All this, I suspect, is so much whistling past the graveyard. WellPoint and other major insurers clearly intend to bolster their sagging businesses by raising health-insurance premiums. As insurance grows more expensive for employers, many are likely to scale back or drop coverage. That means hospitals will end up treating a greater number of underinsured or uninsured patients, leading to more bad debt, more aggressive collections procedures, and in some cases, draconian measures such as forcing patients to pay in advance for cancer care and other expensive treatments (along with the resulting bad PR).

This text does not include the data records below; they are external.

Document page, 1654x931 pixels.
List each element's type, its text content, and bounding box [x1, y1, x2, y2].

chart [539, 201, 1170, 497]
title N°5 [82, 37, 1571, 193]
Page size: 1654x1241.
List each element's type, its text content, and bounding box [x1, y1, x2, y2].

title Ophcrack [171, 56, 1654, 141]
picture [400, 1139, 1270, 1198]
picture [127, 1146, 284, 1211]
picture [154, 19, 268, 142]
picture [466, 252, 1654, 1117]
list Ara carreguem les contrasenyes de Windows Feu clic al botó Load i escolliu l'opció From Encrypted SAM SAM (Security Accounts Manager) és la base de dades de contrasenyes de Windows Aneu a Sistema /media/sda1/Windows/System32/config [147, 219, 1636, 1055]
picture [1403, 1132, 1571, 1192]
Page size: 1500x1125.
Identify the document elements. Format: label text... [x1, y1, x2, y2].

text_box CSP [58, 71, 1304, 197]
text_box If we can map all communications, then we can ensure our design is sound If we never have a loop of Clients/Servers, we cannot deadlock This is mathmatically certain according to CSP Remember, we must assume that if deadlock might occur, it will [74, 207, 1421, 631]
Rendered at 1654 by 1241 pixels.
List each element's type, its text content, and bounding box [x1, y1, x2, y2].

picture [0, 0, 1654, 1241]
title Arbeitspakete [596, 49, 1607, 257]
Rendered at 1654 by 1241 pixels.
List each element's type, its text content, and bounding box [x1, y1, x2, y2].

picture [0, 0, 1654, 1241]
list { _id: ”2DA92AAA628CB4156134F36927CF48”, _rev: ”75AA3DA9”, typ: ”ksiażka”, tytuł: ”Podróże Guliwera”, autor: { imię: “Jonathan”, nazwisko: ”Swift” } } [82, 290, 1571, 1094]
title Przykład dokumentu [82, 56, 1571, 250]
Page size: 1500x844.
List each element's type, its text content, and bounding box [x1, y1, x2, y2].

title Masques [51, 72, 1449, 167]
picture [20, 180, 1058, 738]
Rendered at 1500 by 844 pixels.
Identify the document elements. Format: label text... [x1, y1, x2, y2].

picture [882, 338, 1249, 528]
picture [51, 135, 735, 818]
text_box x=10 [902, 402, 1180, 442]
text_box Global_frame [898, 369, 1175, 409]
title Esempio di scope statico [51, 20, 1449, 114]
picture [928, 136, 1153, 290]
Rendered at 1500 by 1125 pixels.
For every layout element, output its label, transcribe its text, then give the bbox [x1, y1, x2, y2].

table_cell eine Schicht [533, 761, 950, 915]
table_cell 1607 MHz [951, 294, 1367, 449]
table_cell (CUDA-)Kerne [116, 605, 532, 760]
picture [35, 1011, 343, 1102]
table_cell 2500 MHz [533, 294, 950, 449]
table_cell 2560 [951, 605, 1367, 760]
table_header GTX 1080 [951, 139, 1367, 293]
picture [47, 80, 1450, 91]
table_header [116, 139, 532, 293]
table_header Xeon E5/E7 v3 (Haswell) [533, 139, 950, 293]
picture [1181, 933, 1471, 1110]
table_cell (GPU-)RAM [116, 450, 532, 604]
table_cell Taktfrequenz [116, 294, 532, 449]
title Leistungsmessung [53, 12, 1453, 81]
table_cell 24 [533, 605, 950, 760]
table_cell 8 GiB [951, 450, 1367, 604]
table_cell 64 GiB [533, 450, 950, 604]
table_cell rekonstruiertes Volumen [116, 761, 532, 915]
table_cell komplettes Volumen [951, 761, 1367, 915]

All of which suggests, at best, another round of contraction and consolidation among both insurers and hospitals, as they struggle to shift rising healthcare costs onto consumers and businesses that are increasingly unable to pay for them. At worst, it could mean the beginning of a death spiral for the byzantine and inefficient U.S. healthcare system. Nothing seems more likely to precipitate a general healthcare crisis than the continued collapse of employer-provided health insurance, and it’s hard to see how that ends short of some form of dramatic government takeover that could shake all three industries to the core — and possibly even legislate health insurers out of business.
I don’t doubt there’s a better way, but almost no one seems to be looking for one. Instead, everyone’s intent on rearranging the deck chairs while they can.
Update: At the Health Affairs Blog, Jeff Goldsmith offers a dissenting view, albeit one that mostly suggests increased cost-shifting will hold down overall healthcare inflation — and thus delay what still looks like an inevitable crisis — for at least a few years.